Yours may have looked similar. And none of these are bad or sinful, in fact some are good things, but most are not actually instructions from scripture. The bible does address what to do when you have a family, but never instructs us that we must marry or have children in order to live a life that honors God. Nope, the truth is, I believed all these things because it's what the world told me I was supposed to do. And yet all the while, I continued to ignore many of the commands in scripture that actually address responsibilities I need to embrace. I have been self absorbed- I have lived largely unconcerned about the global impact of my lifestyle. I have not cared deeply about the spiritual condition of people enough to sacrifice personally to make sure they have a chance to hear the gospel. I have been mainly concerned with my temporary comfort and convenience rather than the basic needs of starving, sick and lost people all around the world. I have been more concerned with my children's ability to feel normal and fit in (ie. shop at American Eagle), than allocating resources to children with no families at all. I have mostly been relieved to be an American where it's easy to live, rather than asking what God wants me to do with that gift of freedom.  I have been impulsive- I purchased things I couldn't afford on credit to feel normal. Like part of the collective "adult club"- people who eat out regularly, go on vacation yearly and buy bigger houses with every pay raise. I have been immature- rather than face conflict head on, I have avoided and placated. I have complained about blessings, forgotten to remember and left people out so I'd feel more in. (Hi, my name is Debi and I've been a teenager for the past 26 years...)

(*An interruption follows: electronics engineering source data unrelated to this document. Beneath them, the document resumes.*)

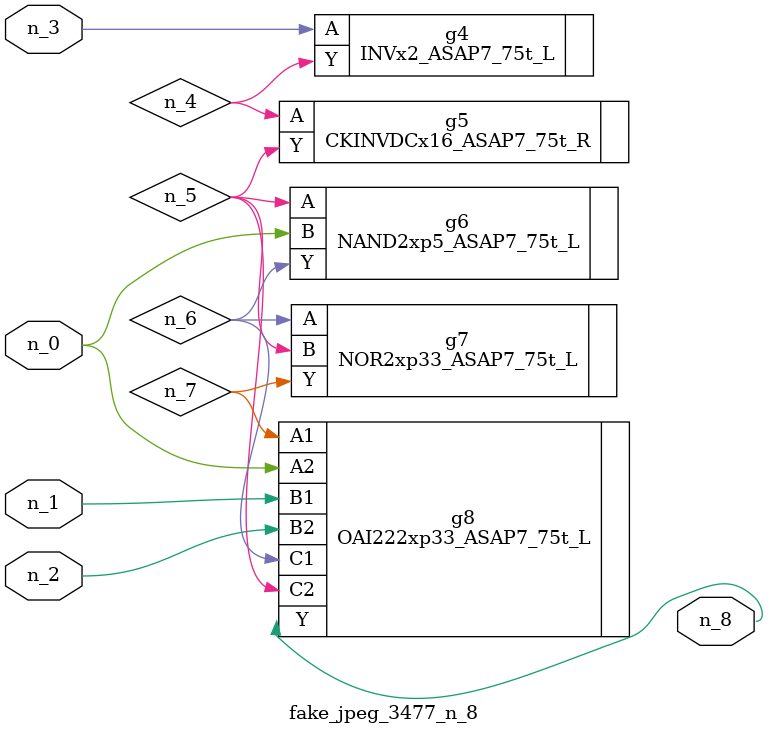
<source format=v>
module fake_jpeg_3477_n_8 (n_0, n_3, n_2, n_1, n_8);

input n_0;
input n_3;
input n_2;
input n_1;

output n_8;

wire n_4;
wire n_6;
wire n_5;
wire n_7;

INVx2_ASAP7_75t_L g4 ( 
.A(n_3),
.Y(n_4)
);

CKINVDCx16_ASAP7_75t_R g5 ( 
.A(n_4),
.Y(n_5)
);

NAND2xp5_ASAP7_75t_L g6 ( 
.A(n_5),
.B(n_0),
.Y(n_6)
);

NOR2xp33_ASAP7_75t_L g7 ( 
.A(n_6),
.B(n_5),
.Y(n_7)
);

OAI222xp33_ASAP7_75t_L g8 ( 
.A1(n_7),
.A2(n_0),
.B1(n_1),
.B2(n_2),
.C1(n_6),
.C2(n_5),
.Y(n_8)
);


endmodule
</source>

What strikes me about all this is that we all call this normal. It's why it ruffles our feathers when someone suggests we act "radical" and give away possessions or move to another country to take in foster kids- even though those are all just actually obedient behaviors to scripture. We have exchanged the truth- that following Christ is NOT about our comfort, success or happiness in this life, for a lie. We have churches full of adolescent believers and just a few "radicals". I have been one of them. But slowly, God has been gracious to open my eyes and heart to what He asks of me. To allow me to see myself and ask hard questions about what I see. Over the past few years, and especially this last year, I have begun to see my responsibility as a mature adult christian with new vision. It is not my job to save anybody (that belongs to Jesus) or change the whole world. That is too big for me, and overwhelming, quite honestly. It is my job to follow in the example of Christ and effect change in situations and people as I come to them. Responsibility means my ability to respond. I cannot do everything, but I can do whatever I am able. I fail often, but when I do not, I see God changing me from a selfish and immature woman, into someone new. He uses all the brokenness in this world to refine us as we reach into it to bring His light.